# Work to complete
Rewrite the entries below, changing each "Online Galleries" to "Art Portfolios" and leaving everything else untouched.

-------- Data for analysis

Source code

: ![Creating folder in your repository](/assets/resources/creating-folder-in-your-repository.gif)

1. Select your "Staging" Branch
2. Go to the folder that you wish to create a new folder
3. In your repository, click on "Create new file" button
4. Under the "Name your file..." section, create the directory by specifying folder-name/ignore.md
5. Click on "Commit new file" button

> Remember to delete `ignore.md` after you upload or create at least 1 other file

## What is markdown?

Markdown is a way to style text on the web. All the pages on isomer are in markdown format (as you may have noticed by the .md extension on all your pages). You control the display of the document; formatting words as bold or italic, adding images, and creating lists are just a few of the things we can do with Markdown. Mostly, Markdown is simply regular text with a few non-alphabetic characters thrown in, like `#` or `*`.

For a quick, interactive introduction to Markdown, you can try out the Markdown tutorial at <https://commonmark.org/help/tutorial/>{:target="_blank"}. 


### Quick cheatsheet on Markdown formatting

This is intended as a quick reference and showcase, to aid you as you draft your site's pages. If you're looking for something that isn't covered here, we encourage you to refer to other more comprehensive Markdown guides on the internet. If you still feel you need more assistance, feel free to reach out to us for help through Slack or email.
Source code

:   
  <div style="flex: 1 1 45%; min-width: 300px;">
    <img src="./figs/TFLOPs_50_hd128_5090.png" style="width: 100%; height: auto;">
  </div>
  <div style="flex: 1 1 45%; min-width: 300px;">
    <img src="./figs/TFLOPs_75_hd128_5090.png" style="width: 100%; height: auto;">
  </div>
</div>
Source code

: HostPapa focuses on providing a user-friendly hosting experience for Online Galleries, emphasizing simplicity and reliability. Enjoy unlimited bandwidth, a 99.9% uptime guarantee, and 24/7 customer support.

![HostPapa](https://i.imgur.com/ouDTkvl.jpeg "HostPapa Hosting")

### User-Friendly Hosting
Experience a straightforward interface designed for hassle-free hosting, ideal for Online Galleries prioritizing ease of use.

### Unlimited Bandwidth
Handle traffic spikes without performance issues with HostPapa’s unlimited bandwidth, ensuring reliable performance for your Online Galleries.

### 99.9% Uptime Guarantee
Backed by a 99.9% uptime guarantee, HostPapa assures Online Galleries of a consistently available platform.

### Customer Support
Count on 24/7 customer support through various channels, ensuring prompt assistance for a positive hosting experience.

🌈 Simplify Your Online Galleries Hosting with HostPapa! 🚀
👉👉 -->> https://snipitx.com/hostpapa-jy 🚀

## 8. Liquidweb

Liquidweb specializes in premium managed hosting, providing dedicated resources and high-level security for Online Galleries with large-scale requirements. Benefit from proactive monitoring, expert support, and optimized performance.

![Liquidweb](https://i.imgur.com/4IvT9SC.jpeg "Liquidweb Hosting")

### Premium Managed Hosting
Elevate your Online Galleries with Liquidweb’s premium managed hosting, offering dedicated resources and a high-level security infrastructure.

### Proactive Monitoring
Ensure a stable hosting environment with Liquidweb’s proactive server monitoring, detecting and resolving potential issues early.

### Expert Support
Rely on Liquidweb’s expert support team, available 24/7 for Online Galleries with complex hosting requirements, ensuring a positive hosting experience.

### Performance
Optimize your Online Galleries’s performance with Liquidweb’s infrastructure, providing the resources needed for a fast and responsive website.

----------------

# Exercise answer
Source code

: ![Creating folder in your repository](/assets/resources/creating-folder-in-your-repository.gif)

1. Select your "Staging" Branch
2. Go to the folder that you wish to create a new folder
3. In your repository, click on "Create new file" button
4. Under the "Name your file..." section, create the directory by specifying folder-name/ignore.md
5. Click on "Commit new file" button

> Remember to delete `ignore.md` after you upload or create at least 1 other file

## What is markdown?

Markdown is a way to style text on the web. All the pages on isomer are in markdown format (as you may have noticed by the .md extension on all your pages). You control the display of the document; formatting words as bold or italic, adding images, and creating lists are just a few of the things we can do with Markdown. Mostly, Markdown is simply regular text with a few non-alphabetic characters thrown in, like `#` or `*`.

For a quick, interactive introduction to Markdown, you can try out the Markdown tutorial at <https://commonmark.org/help/tutorial/>{:target="_blank"}. 


### Quick cheatsheet on Markdown formatting

This is intended as a quick reference and showcase, to aid you as you draft your site's pages. If you're looking for something that isn't covered here, we encourage you to refer to other more comprehensive Markdown guides on the internet. If you still feel you need more assistance, feel free to reach out to us for help through Slack or email.
Source code

:   
  <div style="flex: 1 1 45%; min-width: 300px;">
    <img src="./figs/TFLOPs_50_hd128_5090.png" style="width: 100%; height: auto;">
  </div>
  <div style="flex: 1 1 45%; min-width: 300px;">
    <img src="./figs/TFLOPs_75_hd128_5090.png" style="width: 100%; height: auto;">
  </div>
</div>
Source code

: HostPapa focuses on providing a user-friendly hosting experience for Art Portfolios, emphasizing simplicity and reliability. Enjoy unlimited bandwidth, a 99.9% uptime guarantee, and 24/7 customer support.

![HostPapa](https://i.imgur.com/ouDTkvl.jpeg "HostPapa Hosting")

### User-Friendly Hosting
Experience a straightforward interface designed for hassle-free hosting, ideal for Art Portfolios prioritizing ease of use.

### Unlimited Bandwidth
Handle traffic spikes without performance issues with HostPapa’s unlimited bandwidth, ensuring reliable performance for your Art Portfolios.

### 99.9% Uptime Guarantee
Backed by a 99.9% uptime guarantee, HostPapa assures Art Portfolios of a consistently available platform.

### Customer Support
Count on 24/7 customer support through various channels, ensuring prompt assistance for a positive hosting experience.

🌈 Simplify Your Art Portfolios Hosting with HostPapa! 🚀
👉👉 -->> https://snipitx.com/hostpapa-jy 🚀

## 8. Liquidweb

Liquidweb specializes in premium managed hosting, providing dedicated resources and high-level security for Art Portfolios with large-scale requirements. Benefit from proactive monitoring, expert support, and optimized performance.

![Liquidweb](https://i.imgur.com/4IvT9SC.jpeg "Liquidweb Hosting")

### Premium Managed Hosting
Elevate your Art Portfolios with Liquidweb’s premium managed hosting, offering dedicated resources and a high-level security infrastructure.

### Proactive Monitoring
Ensure a stable hosting environment with Liquidweb’s proactive server monitoring, detecting and resolving potential issues early.

### Expert Support
Rely on Liquidweb’s expert support team, available 24/7 for Art Portfolios with complex hosting requirements, ensuring a positive hosting experience.

### Performance
Optimize your Art Portfolios’s performance with Liquidweb’s infrastructure, providing the resources needed for a fast and responsive website.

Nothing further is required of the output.